While the scope of the provisions have long been subject to debate, in recent years, the decisions UNSW Global Pty Ltd v Chief Commissioner of State Revenue [2016] NSWSC 1852 (UNSW Global) and JP Property Services Pty Limited v Chief Commissioner of State Revenue [2017] NSWSC 1391 have assisted with narrowing the operation of the provisions. Under UNSW Global, the existence of an employment agency contract is determined by a consideration of whether the subcontractors comprise or add to the workforce of the client in or for the conduct of the client's business.

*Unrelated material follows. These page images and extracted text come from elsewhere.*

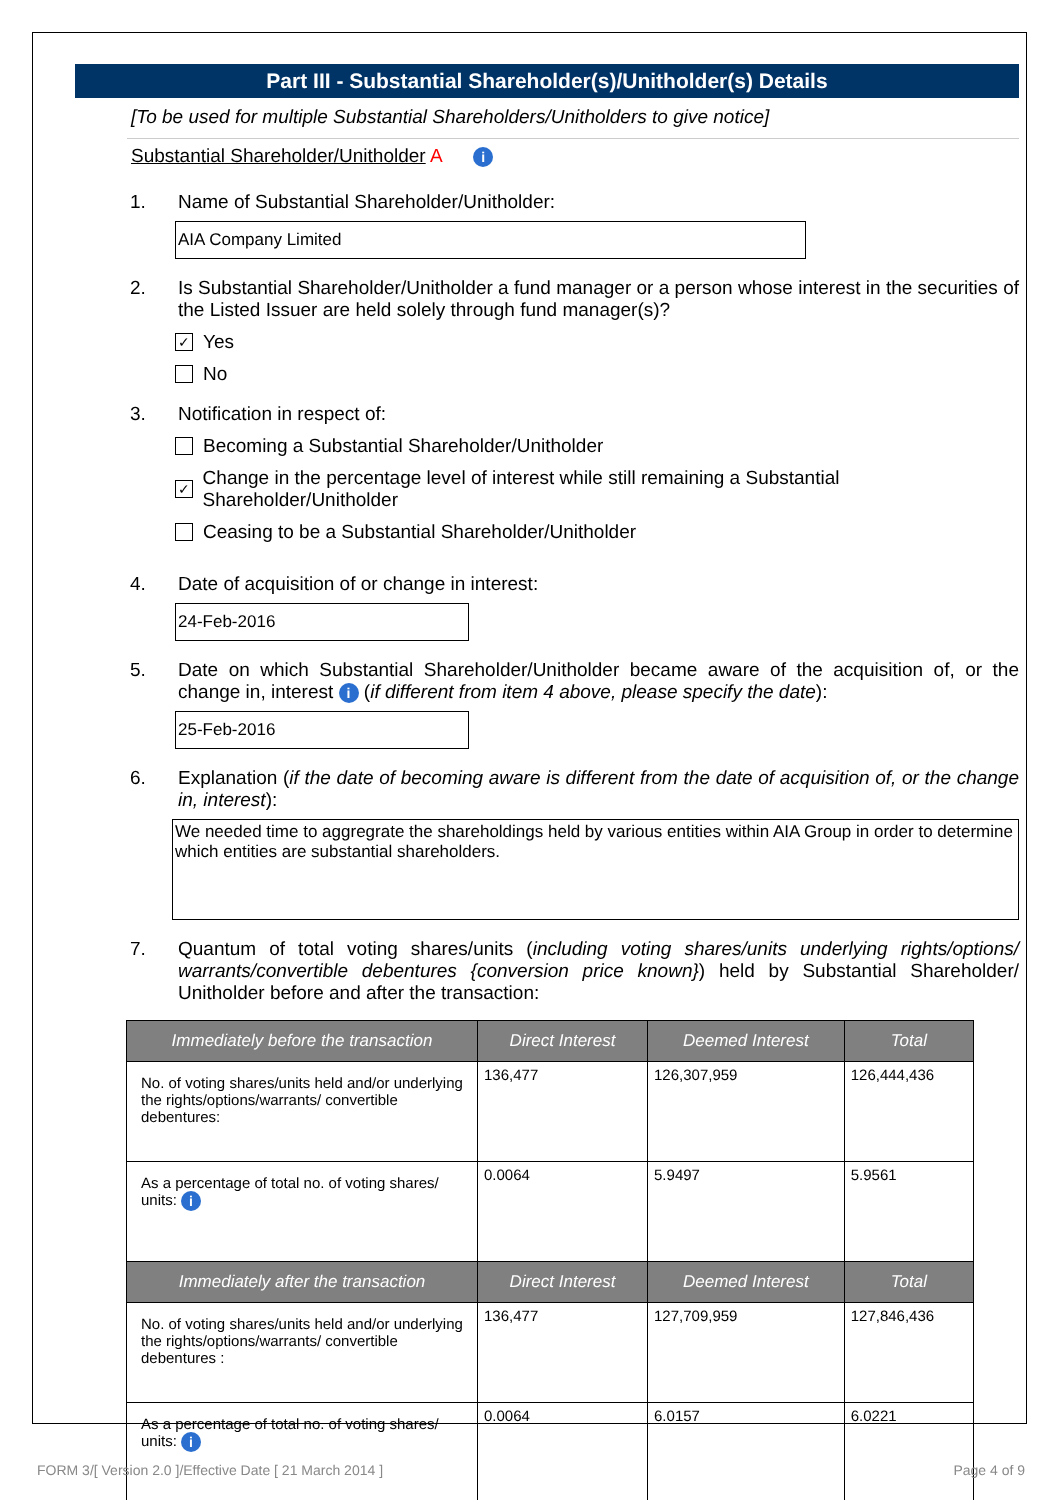Part III - Substantial Shareholder(s)/Unitholder(s) Details
[To be used for multiple Substantial Shareholders/Unitholders to give notice]
Substantial Shareholder/Unitholder A i
1. Name of Substantial Shareholder/Unitholder:
AIA Company Limited
2. Is Substantial Shareholder/Unitholder a fund manager or a person whose interest in the securities of the Listed Issuer are held solely through fund manager(s)?
✓
Yes
No
3. Notification in respect of:
Becoming a Substantial Shareholder/Unitholder
✓
Change in the percentage level of interest while still remaining a Substantial Shareholder/Unitholder
Ceasing to be a Substantial Shareholder/Unitholder
4. Date of acquisition of or change in interest:
24-Feb-2016
5. Date on which Substantial Shareholder/Unitholder became aware of the acquisition of, or the change in, interest i (if different from item 4 above, please specify the date):
25-Feb-2016
6. Explanation (if the date of becoming aware is different from the date of acquisition of, or the change in, interest):
We needed time to aggregrate the shareholdings held by various entities within AIA Group in order to determine which entities are substantial shareholders.
7. Quantum of total voting shares/units (including voting shares/units underlying rights/options/ warrants/convertible debentures {conversion price known}) held by Substantial Shareholder/ Unitholder before and after the transaction:
| Immediately before the transaction | Direct Interest | Deemed Interest | Total |
| --- | --- | --- | --- |
| No. of voting shares/units held and/or underlying the rights/options/warrants/ convertible debentures: | 136,477 | 126,307,959 | 126,444,436 |
| As a percentage of total no. of voting shares/ units: i | 0.0064 | 5.9497 | 5.9561 |
| Immediately after the transaction | Direct Interest | Deemed Interest | Total |
| No. of voting shares/units held and/or underlying the rights/options/warrants/ convertible debentures : | 136,477 | 127,709,959 | 127,846,436 |
| As a percentage of total no. of voting shares/ units: i | 0.0064 | 6.0157 | 6.0221 |
FORM 3/[ Version 2.0 ]/Effective Date [ 21 March 2014 ] Page 4 of 9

Parties involved in the cases

Both Southern Cross Group Services and Securecorp (NSW) concern broadly similar facts, with both entities being in the business of procuring security guards for their clients. Rather than detailing the specific entity names, references to the various entities have been simplified to Client, Mgmt Co, the Security

Contractors (or the Taxpayers) and the Service Providers (i.e. the subcontractors):

  • Property managers, operators and other security companies (Mgmt Co) had contracts with property owners (Client) to manage the operational aspects of the businesses.
  • Mgmt Co contracted with security businesses (Security Contractors or the Taxpayers) for those security contractors to provide security services.
  • The Security Contractors contracted with various security agents (and occasionally, subcontractors again) (Service Providers) to provide services to Mgmt Co (and, therefore, the Client).

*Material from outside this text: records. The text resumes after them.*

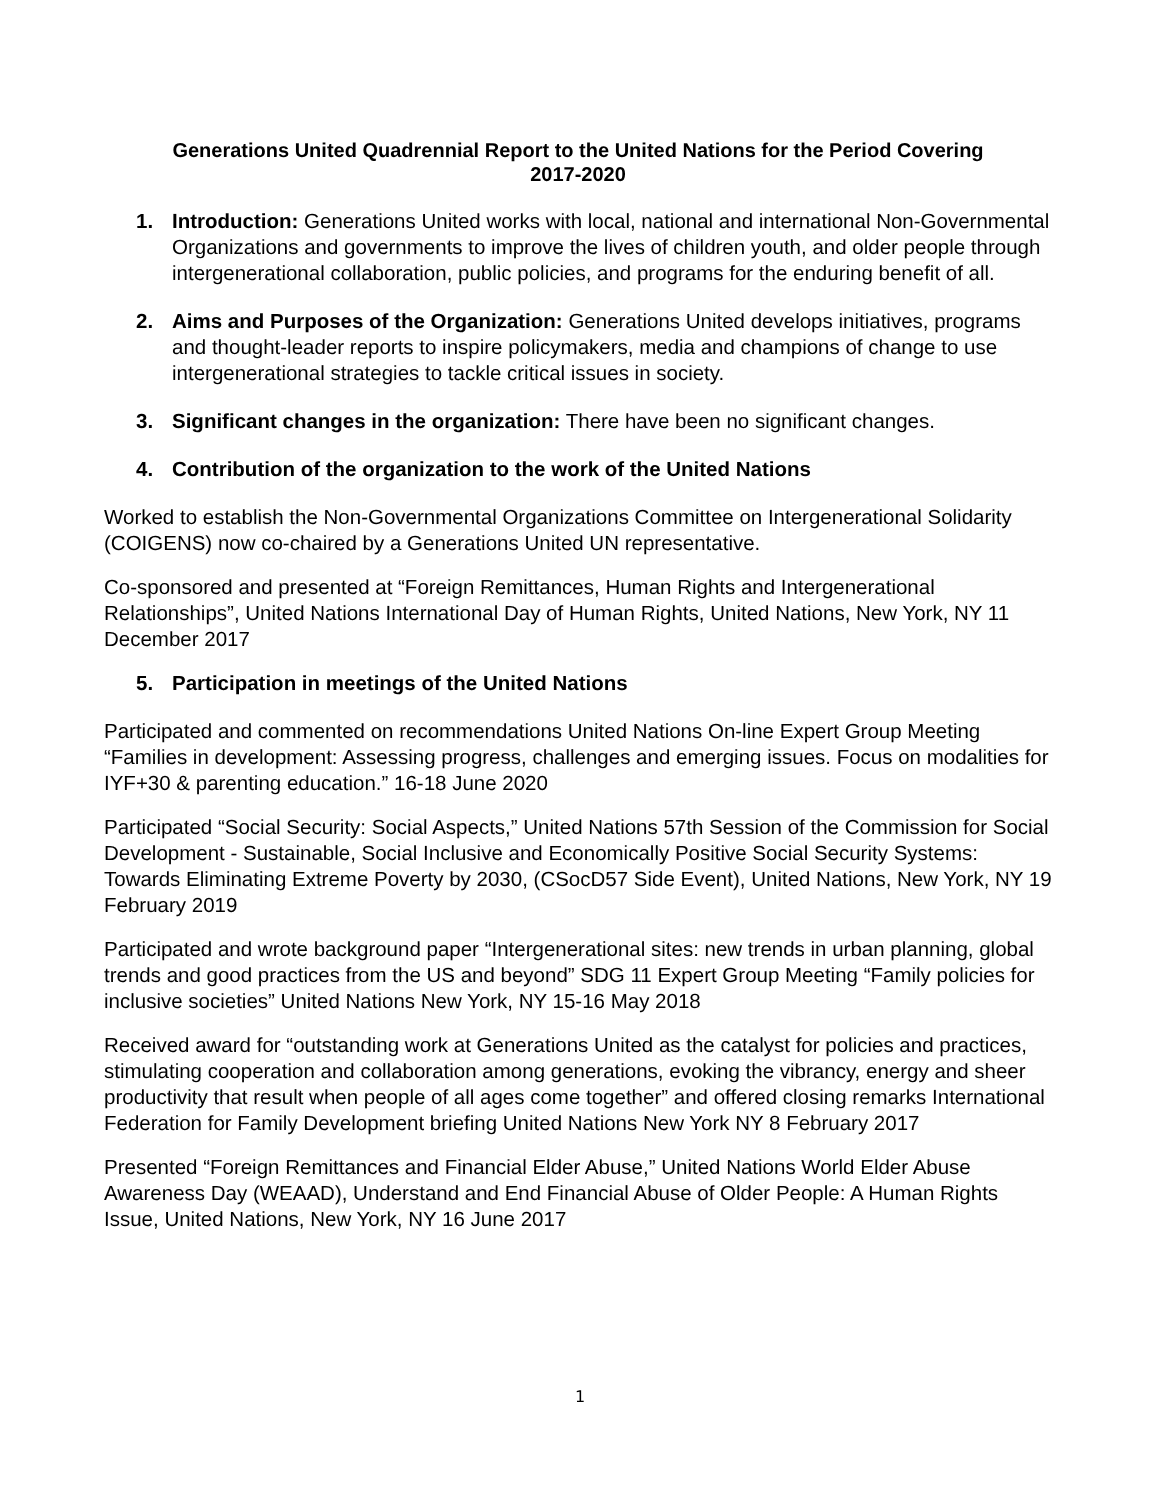Generations United Quadrennial Report to the United Nations for the Period Covering
2017-2020
1. Introduction: Generations United works with local, national and international Non-Governmental Organizations and governments to improve the lives of children youth, and older people through intergenerational collaboration, public policies, and programs for the enduring benefit of all.
2. Aims and Purposes of the Organization: Generations United develops initiatives, programs and thought-leader reports to inspire policymakers, media and champions of change to use intergenerational strategies to tackle critical issues in society.
3. Significant changes in the organization: There have been no significant changes.
4. Contribution of the organization to the work of the United Nations
Worked to establish the Non-Governmental Organizations Committee on Intergenerational Solidarity (COIGENS) now co-chaired by a Generations United UN representative.
Co-sponsored and presented at “Foreign Remittances, Human Rights and Intergenerational Relationships”, United Nations International Day of Human Rights, United Nations, New York, NY 11 December 2017
5. Participation in meetings of the United Nations
Participated and commented on recommendations United Nations On-line Expert Group Meeting “Families in development: Assessing progress, challenges and emerging issues. Focus on modalities for IYF+30 & parenting education.” 16-18 June 2020
Participated “Social Security: Social Aspects,” United Nations 57th Session of the Commission for Social Development - Sustainable, Social Inclusive and Economically Positive Social Security Systems: Towards Eliminating Extreme Poverty by 2030, (CSocD57 Side Event), United Nations, New York, NY 19 February 2019
Participated and wrote background paper “Intergenerational sites: new trends in urban planning, global trends and good practices from the US and beyond” SDG 11 Expert Group Meeting “Family policies for inclusive societies” United Nations New York, NY 15-16 May 2018
Received award for “outstanding work at Generations United as the catalyst for policies and practices, stimulating cooperation and collaboration among generations, evoking the vibrancy, energy and sheer productivity that result when people of all ages come together” and offered closing remarks International Federation for Family Development briefing United Nations New York NY 8 February 2017
Presented “Foreign Remittances and Financial Elder Abuse,” United Nations World Elder Abuse Awareness Day (WEAAD), Understand and End Financial Abuse of Older People: A Human Rights Issue, United Nations, New York, NY 16 June 2017
1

Decisions made that impact employment agency contract' provisions

The Court rejected the submission of the Security Contractors that s 37 is directed at the employment agency contract closest to the end user of the services, being the contract between the Client and Mgmt Co. Both judgments provided the same three reasons for their decisions, being:

  1. The legislation makes no reference to the ultimate end user of the providers' services. This term was adopted from the Minister's second reading speech. This additional legislative material should not be used to substitute or override statutory language.
  2. 'End user' is an inherently ambiguous term. It can refer to a variety of parties, including the Client but could extend to customers or users.
  3. The legislation expressly contemplates the existence of multiple employment agents preventing double taxation in s 41. Therefore, s 37 cannot operate only as between the closest employment agent and end user as this would suggest there is only ever one agent liable for payroll tax.

Accordingly, the Court confirmed the correct assessment for determining the existence of an employment agency contract is that articulated in UNSW Global as 'intended to apply to cases where the employment agent provided individuals who would comprise, or who would be added to, the workforce of the client for the conduct of the client's business'. The conduct of the security subcontractors was held to be indicative of individuals forming part of the client's workforce and therefore the subject of employment agency contracts. The relevant factors favouring the Chief Commissioner being:

  • The location of the work (the subcontractors worked on site, which in a previous case, Knight Watch Security Services Pty Ltd v Chief Commissioner of State Revenue, was considered indicative that the service providers were working in the ordinary conduct of the clients' business).
  • Wearing of uniforms (for example, the security guards wore client-branded uniforms).
  • Work in the ordinary course of the client's business (services necessary for the business, regular/continuous workforce as against particular projects or one-off events).
  • Compliance with the Client's direction and instruction, including complying with instructions of a site manager (employed by the Client).
  • The work the subcontractors performed could otherwise have been done by the Client's employees.